Читать «Искусство и медитация. 24 урока, которые день за днем преображают жизнь» онлайн - страница 64
Кристоф Андре
Счастье в несчастье
Почему счастье должны всегда сопровождать беззаботность или легкомыслие? Почему бы ему не появиться там, где мы в нем нуждаемся, на трагической стороне жизни? В полном сознании мы тренируемся воспринимать и боль, и радость, переживать и хранить в душе как тревоги, так и мимолетные мгновения счастья. Как и в настоящей жизни, но не той, о которой мы мечтали, а в той, что выпала на нашу долю и подрезает крылья нашим мечтам. Хорошо, что именно такая жизнь досталась нам – она самая интересная.
Даже в счастье медитация не побуждает нас к уходу из мира, а снова учит принимать этот мир во всей его полноте.

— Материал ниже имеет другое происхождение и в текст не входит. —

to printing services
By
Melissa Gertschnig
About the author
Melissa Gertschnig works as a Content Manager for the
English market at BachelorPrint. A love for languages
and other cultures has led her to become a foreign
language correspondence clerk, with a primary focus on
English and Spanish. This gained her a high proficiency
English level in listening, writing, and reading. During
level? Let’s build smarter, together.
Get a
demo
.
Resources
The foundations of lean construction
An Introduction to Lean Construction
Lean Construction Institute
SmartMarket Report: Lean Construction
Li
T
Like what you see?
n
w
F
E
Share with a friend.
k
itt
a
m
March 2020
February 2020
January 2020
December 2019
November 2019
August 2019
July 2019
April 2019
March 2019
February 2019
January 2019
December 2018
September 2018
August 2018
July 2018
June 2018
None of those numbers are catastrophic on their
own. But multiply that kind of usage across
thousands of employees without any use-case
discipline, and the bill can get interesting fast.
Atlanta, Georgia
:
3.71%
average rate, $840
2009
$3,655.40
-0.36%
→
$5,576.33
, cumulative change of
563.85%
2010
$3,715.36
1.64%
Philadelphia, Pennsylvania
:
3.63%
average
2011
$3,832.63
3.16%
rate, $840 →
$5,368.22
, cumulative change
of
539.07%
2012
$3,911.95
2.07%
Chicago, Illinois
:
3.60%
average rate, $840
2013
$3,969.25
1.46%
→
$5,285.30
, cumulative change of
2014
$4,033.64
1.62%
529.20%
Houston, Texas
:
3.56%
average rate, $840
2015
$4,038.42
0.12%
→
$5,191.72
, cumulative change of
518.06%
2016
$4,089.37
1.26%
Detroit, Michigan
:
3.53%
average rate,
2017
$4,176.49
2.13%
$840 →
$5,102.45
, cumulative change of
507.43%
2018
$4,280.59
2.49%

А реальность такова, что счастье и несчастье всегда идут рука об руку. Как тень и свет. Вероятно, поэтому Альбер Камю написал: «Не счастливым я хочу сейчас быть, а сознательным». Мы попробуем соединить эти крайности, культивировать сознание не для того, чтобы заменить им счастье, но чтобы осветить его. Чтобы сделать его более значимым, встроить его в мир. Андре Конт-Спонвиль называл это мудростью: «Максимум ясности дает максимум счастья».

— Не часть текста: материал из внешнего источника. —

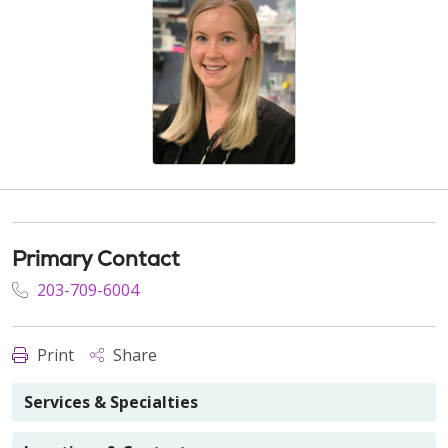
Primary Contact
203-709-6004
Print
Share
Services & Specialties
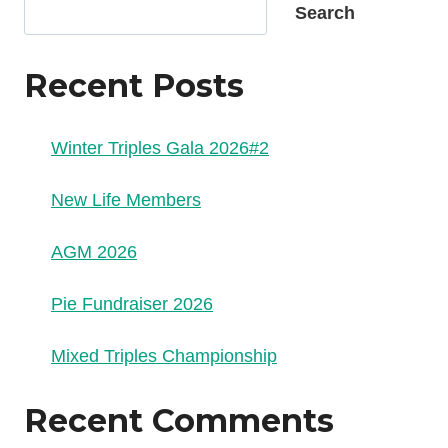
Search
Recent Posts
Winter Triples Gala 2026#2
New Life Members
AGM 2026
Pie Fundraiser 2026
Mixed Triples Championship
Recent Comments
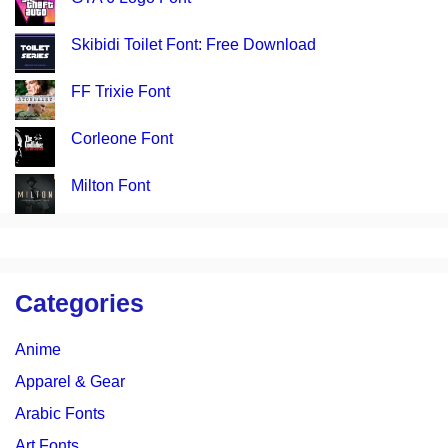
Skibidi Toilet Font: Free Download
FF Trixie Font
Corleone Font
Milton Font
Categories
Anime
Apparel & Gear
Arabic Fonts
Art Fonts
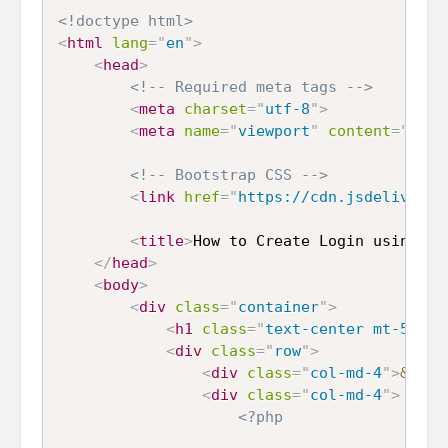
<!doctype html>
<
html
lang
=
"
en
"
>
<
head
>
<!-- Required meta tags -->
<
meta
charset
=
"
utf-8
"
>
<
meta
name
=
"
viewport
"
content
=
"
widt
<!-- Bootstrap CSS -->
<
link
href
=
"
https://cdn.jsdelivr.ne
<
title
>
How to Create Login using JW
</
head
>
<
body
>
<
div
class
=
"
container
"
>
<
h1
class
=
"
text-center mt-5 mb-
<
div
class
=
"
row
"
>
<
div
class
=
"
col-md-4
"
>
&nbsp
<
div
class
=
"
col-md-4
"
>
<?php
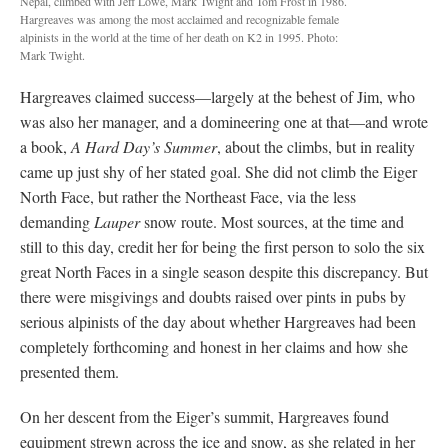
Nepal, climbed with Jeff Lowe, Mark Twight and Tom Frost in 1986.
Hargreaves was among the most acclaimed and recognizable female
alpinists in the world at the time of her death on K2 in 1995. Photo:
Mark Twight.
Hargreaves claimed success—largely at the behest of Jim, who
was also her manager, and a domineering one at that—and wrote
a book,
A Hard Day’s Summer
, about the climbs, but in reality
came up just shy of her stated goal. She did not climb the Eiger
North Face, but rather the Northeast Face, via the less
demanding
Lauper
snow route. Most sources, at the time and
still to this day, credit her for being the first person to solo the six
great North Faces in a single season despite this discrepancy. But
there were misgivings and doubts raised over pints in pubs by
serious alpinists of the day about whether Hargreaves had been
completely forthcoming and honest in her claims and how she
presented them.
On her descent from the Eiger’s summit, Hargreaves found
equipment strewn across the ice and snow, as she related in her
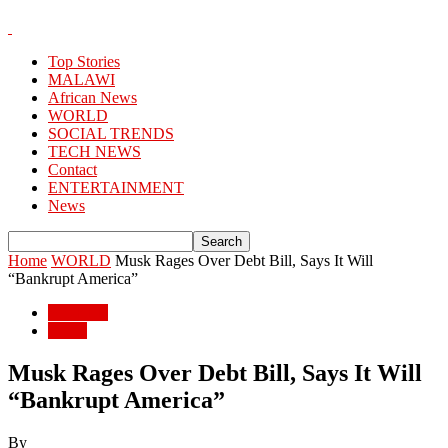
Top Stories
MALAWI
African News
WORLD
SOCIAL TRENDS
TECH NEWS
Contact
ENTERTAINMENT
News
Home
WORLD
Musk Rages Over Debt Bill, Says It Will
“Bankrupt America”
WORLD
World
Musk Rages Over Debt Bill, Says It Will
“Bankrupt America”
By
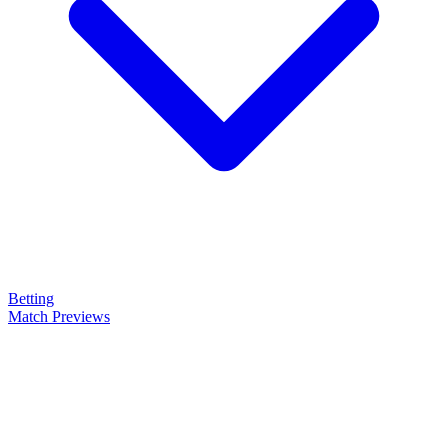
Betting
Match Previews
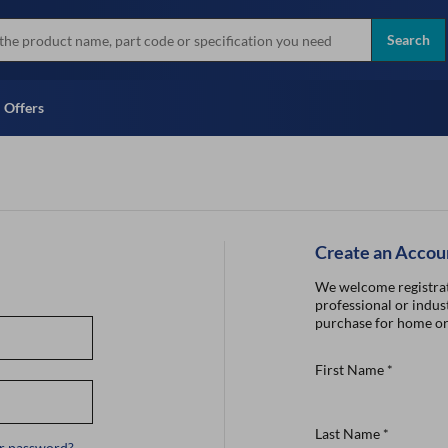
more
Instant Credit Application For
all brands
Only)
Search
Full Credit Application
Offers
Create an Accou
We welcome registrat
professional or indust
purchase for home or
First Name
*
Last Name
*
r password?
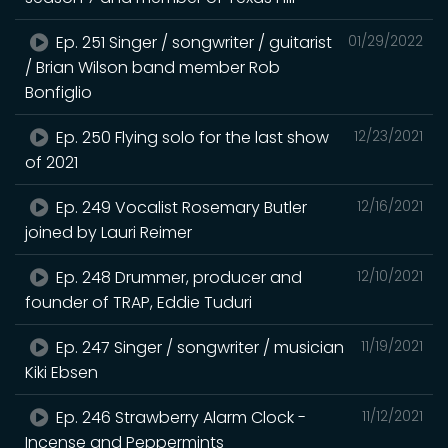
Ep. 251 Singer / songwriter / guitarist
01/29/2022
/ Brian Wilson band member Rob
Bonfiglio
Ep. 250 Flying solo for the last show
12/23/2021
of 2021
Ep. 249 Vocalist Rosemary Butler
12/16/2021
joined by Lauri Reimer
Ep. 248 Drummer, producer and
12/10/2021
founder of TRAP, Eddie Tuduri
Ep. 247 Singer / songwriter / musician
11/19/2021
Kiki Ebsen
Ep. 246 Strawberry Alarm Clock -
11/12/2021
Incense and Peppermints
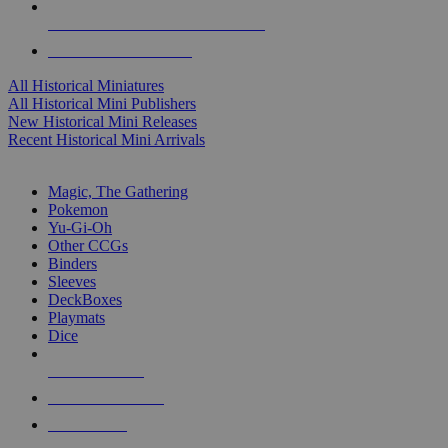
ALL HISTORICAL MINI PUBLISHERS
ALL HISTORICAL MINIS
All Historical Miniatures
All Historical Mini Publishers
New Historical Mini Releases
Recent Historical Mini Arrivals
MAGIC & CCG SUB-CATEGORIES
Magic, The Gathering
Pokemon
Yu-Gi-Oh
Other CCGs
Binders
Sleeves
DeckBoxes
Playmats
Dice
NEW RELEASES
RECENT ARRIVALS
PRE-ORDERS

Вспоминаю статью о потерявших жену или мужа людях, которые могли улыбаться, вспоминая своего спутника жизни («Какое горе потерять их, но какое счастье было их знать»). Два года спустя они чувствовали себя гораздо лучше, потому что не позволили своему счастью сгинуть в пучине горя. Они смогли понять, что жизнь в полном сознании – это и счастье, и несчастье одновременно.

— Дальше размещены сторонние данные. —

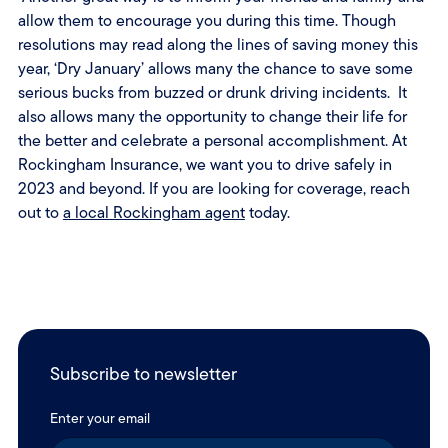
allow them to encourage you during this time. Though
resolutions may read along the lines of saving money this
year, ‘Dry January’ allows many the chance to save some
serious bucks from buzzed or drunk driving incidents. It
also allows many the opportunity to change their life for
the better and celebrate a personal accomplishment. At
Rockingham Insurance, we want you to drive safely in
2023 and beyond. If you are looking for coverage, reach
out to
a local Rockingham agent
today.
Subscribe to newsletter
Enter your email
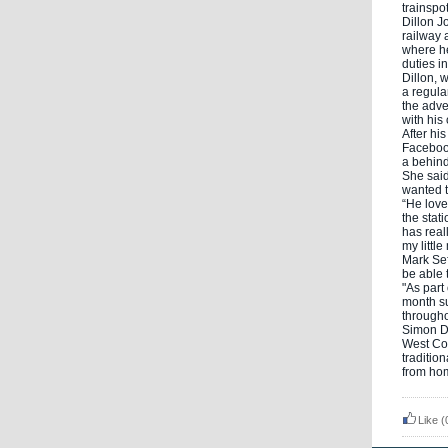
trainspo
Dillon J
railway 
where he
duties i
Dillon, 
a regular
the adv
with his
After hi
Facebook
a behind
She said
wanted t
“He love
the stat
has real
my littl
Mark Sef
be able 
"As part
month su
througho
Simon De
West Co
traditio
from hom
Like
(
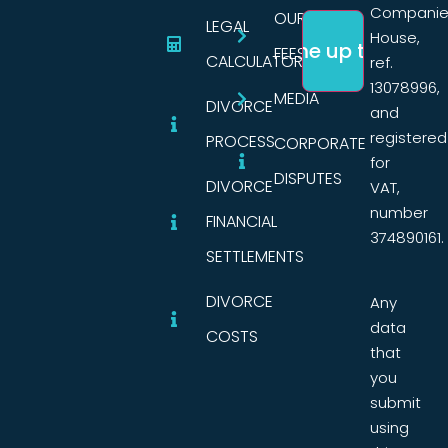
Companie
OUR
LEGAL
House,
FEES
CALCULATORS
ref.
13078996,
MEDIA
DIVORCE
and
registered
PROCESS
CORPORATE
for
DISPUTES
DIVORCE
VAT,
number
FINANCIAL
374890161.
SETTLEMENTS
DIVORCE
Any
data
COSTS
that
you
submit
using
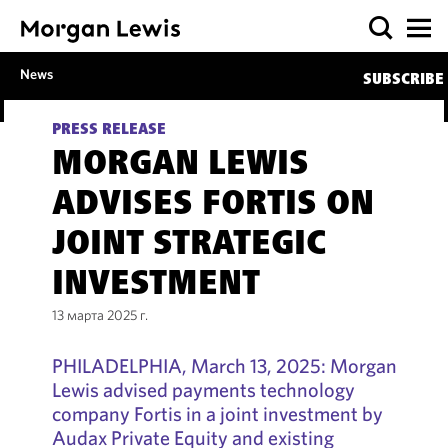
News
SUBSCRIBE
PRESS RELEASE
MORGAN LEWIS
ADVISES FORTIS ON
JOINT STRATEGIC
INVESTMENT
13 марта 2025 г.
PHILADELPHIA, March 13, 2025: Morgan
Lewis advised payments technology
company Fortis in a joint investment by
Audax Private Equity and existing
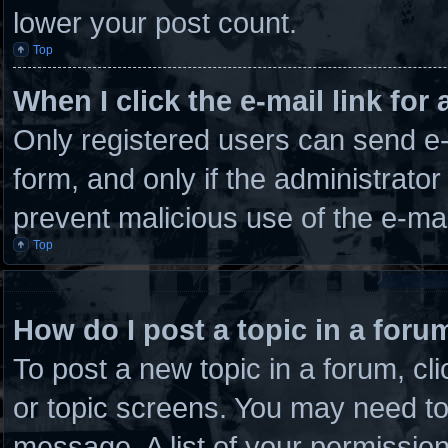
lower your post count.
Top
When I click the e-mail link for 
Only registered users can send e-m
form, and only if the administrator
prevent malicious use of the e-m
Top
How do I post a topic in a foru
To post a new topic in a forum, cli
or topic screens. You may need to
message. A list of your permission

Горе не стирает былое счастье, не отнимает его у нас: прежнее счастье останется с нами навсегда. Мы имеем право плакать и смеяться одновременно. Это потому, что мы принимаем мир и решаем любить его изо всех сил.
Пребывая в печали, остановиться и утешиться крупицами счастья. Пусть малыми, грустными, неполными, несовершенными, отрывочными.
Как сильно мы любим Этти Хиллесум, узницу лагеря Вестерборк – предтечи лагерей смерти. Она писала: «Жизнь и смерть, страдание и радость, мозоли на истертых ногах и жасмин за домом, травля и бесконечные зверства, эту симфонию горя и счастья я воспринимаю как неделимое целое».
Как сильно мы любим Евгению Гинзбург; она сидела на скамье подсудимых в зале сталинского суда, не понимая, в чем ее обвиняют. Евгения смотрела в окно в ожидании смертного приговора или срока в ГУЛАГе: «За окном виднелись большие темные деревья; я вслушивалась в тайный шепот свежих листьев. Мне казалось, я слышу его впервые. Этот шелест листвы растрогал меня до глубины души!»
Предел полного сознания и предел человечности. Наверное, нам его не достигнуть. Но мы можем к нему стремиться. Пребывая в печали, остановиться и утешиться крупицами счастья. Пусть малыми, грустными, неполными, несовершенными, отрывочными. Они могут дать лишь слабое и кратковременное утешение: как только мы вернемся к жизни и мысли, несчастье, возможно, вновь наберет силу. Но мы опять двинемся к пределу. И снова, и снова. Неустанно.